The transition of Oasis Securities’ valuation from attractive to fair suggests that the stock has become less compelling on a pure valuation basis. Investors should weigh the company’s solid long-term returns and positive profitability against the elevated P/E and PEG ratios, which imply limited upside without significant earnings growth acceleration.

Given the Strong Sell Mojo Grade and the downgrade from Sell, caution is warranted. The stock’s recent price surge may reflect short-term speculative interest rather than fundamental improvement. Comparisons with peers reveal that more attractively valued NBFCs exist, some with stronger growth prospects or better risk profiles.

For investors seeking exposure to the NBFC sector, a thorough analysis of alternative micro-cap and small-cap stocks with more favourable valuation metrics and higher quality grades is advisable before committing capital to Oasis Securities.

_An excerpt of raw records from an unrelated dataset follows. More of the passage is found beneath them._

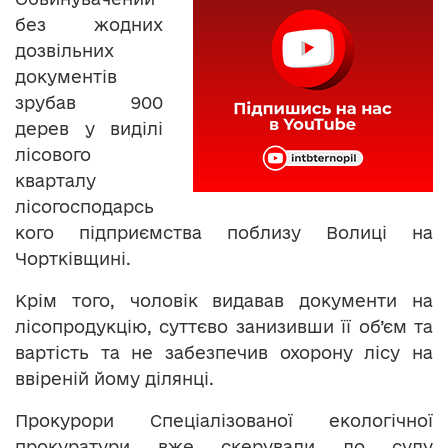
без жодних
дозвільних
документів
зрубав 900
дерев у виділі
лісового
кварталу
лісогосподарсь
кого підприємства поблизу Волиці на
Чортківщині.
Крім того, чоловік видавав документи на
лісопродукцію, суттєво занизивши її об’єм та
вартість та не забезпечив охорону лісу на
ввіреній йому ділянці.
Прокурори Спеціалізованої екологічної
прокуратури вже скерували до суду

Historical Valuation Context

Historically, Oasis Securities traded at lower P/E multiples, which contributed to its attractive valuation grade. The current P/E of 28.74 is elevated relative to its own past averages and the broader NBFC sector median. This shift reflects both the stock’s price appreciation and a more cautious earnings outlook.

Similarly, the P/BV ratio of 2.02, while not extreme, is higher than the levels seen during periods of market pessimism, signalling that investors are pricing in a recovery or growth that has yet to fully materialise in financial results.

Conclusion

Oasis Securities Ltd’s valuation adjustment from attractive to fair is a critical development for investors monitoring the NBFC space. While the company boasts strong long-term returns and reasonable profitability, its current valuation metrics suggest limited margin for error. The downgrade in Mojo Grade to Strong Sell further emphasises the need for prudence.

Investors should consider the broader sector landscape, peer valuations, and the company’s financial health before making investment decisions. The stock’s recent volatility and valuation premium highlight the importance of a disciplined approach in this micro-cap NBFC segment.